(Beginning of Input data)

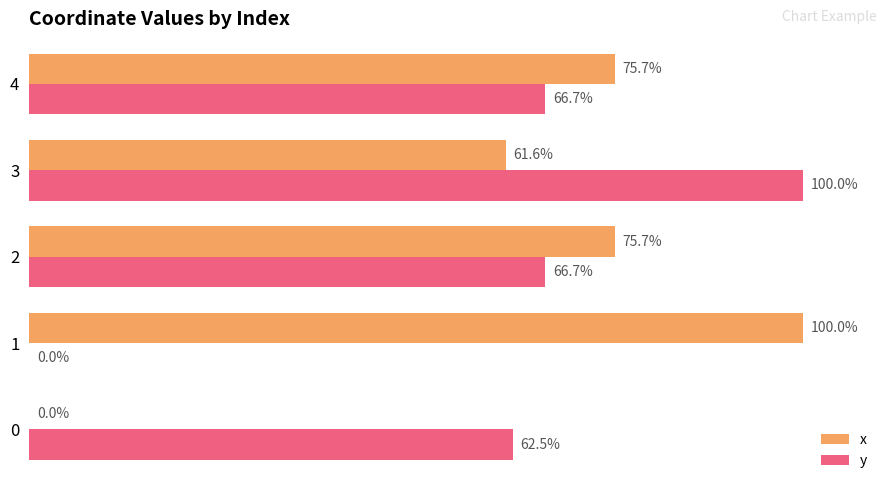

Between 0 and 3, which series saw the biggest shift?

x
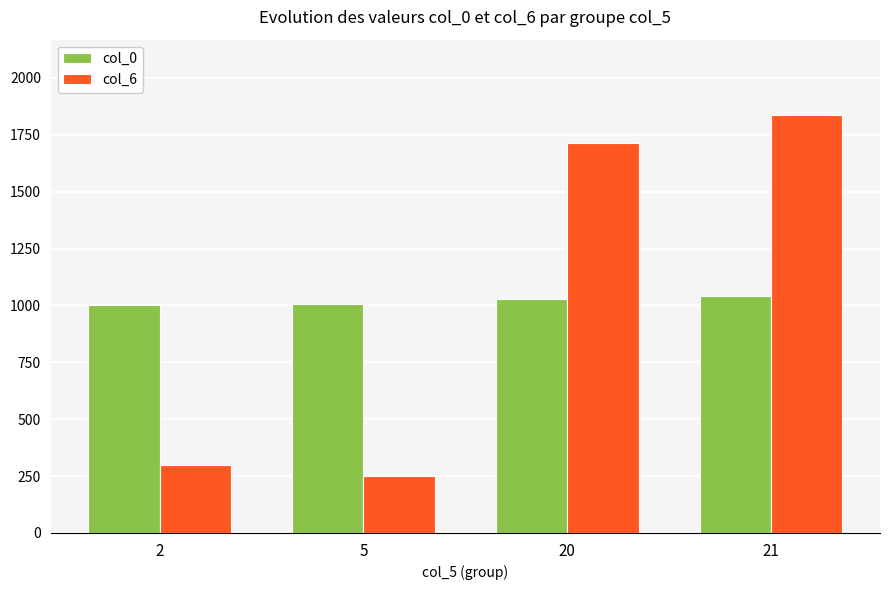

What is the sum of all col_0 values?

4075.5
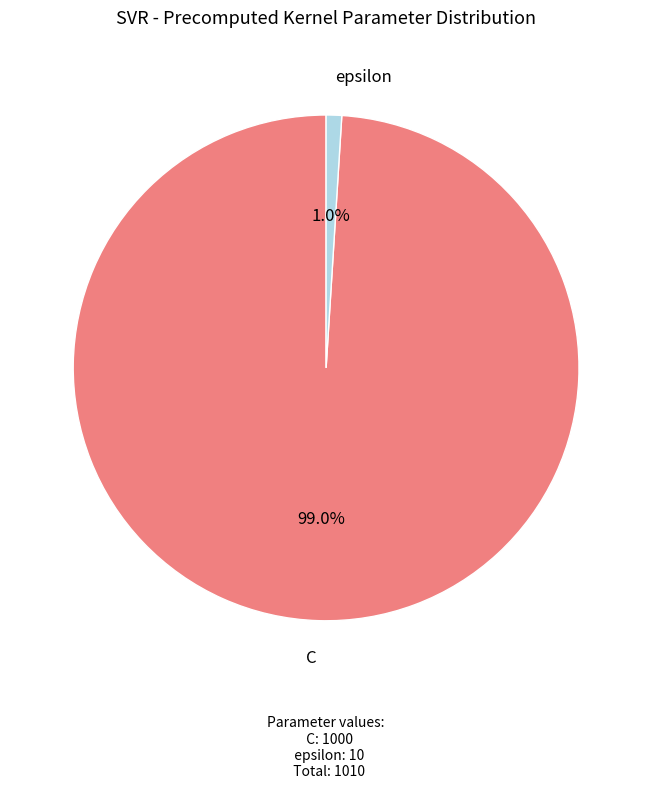

Does any single category account for the majority?

Yes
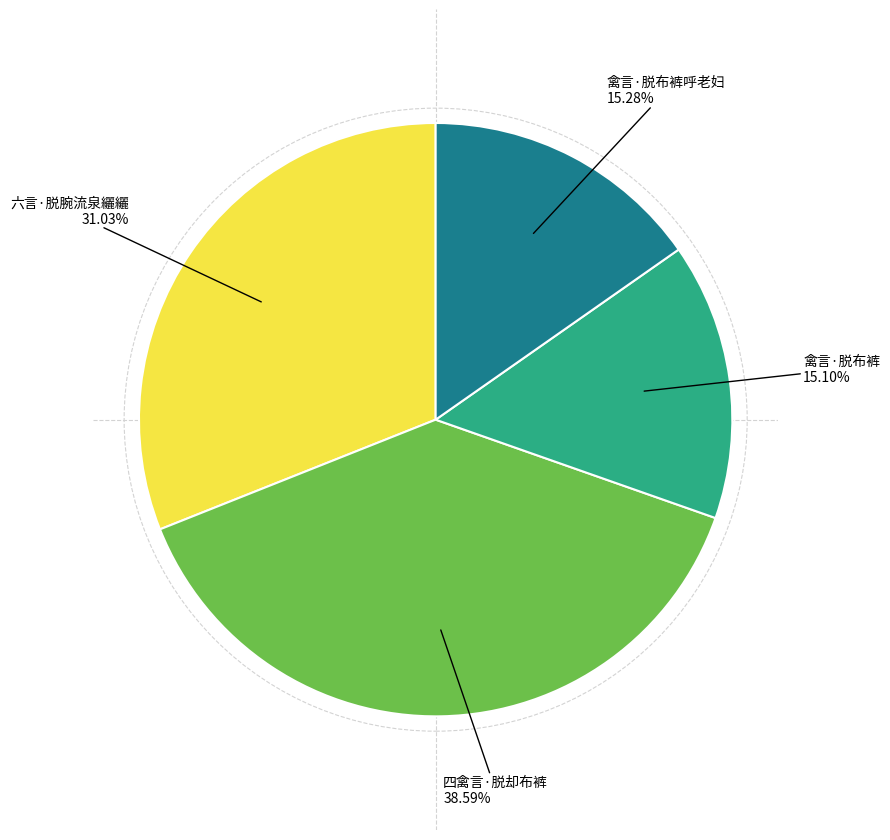

Is there any slice that represents more than half of the pie?

No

(End of Input data)

[Your assignment]
Tally the lines in the entries above that contain the word "shift" and reply with that number alone.

[Answer section]
1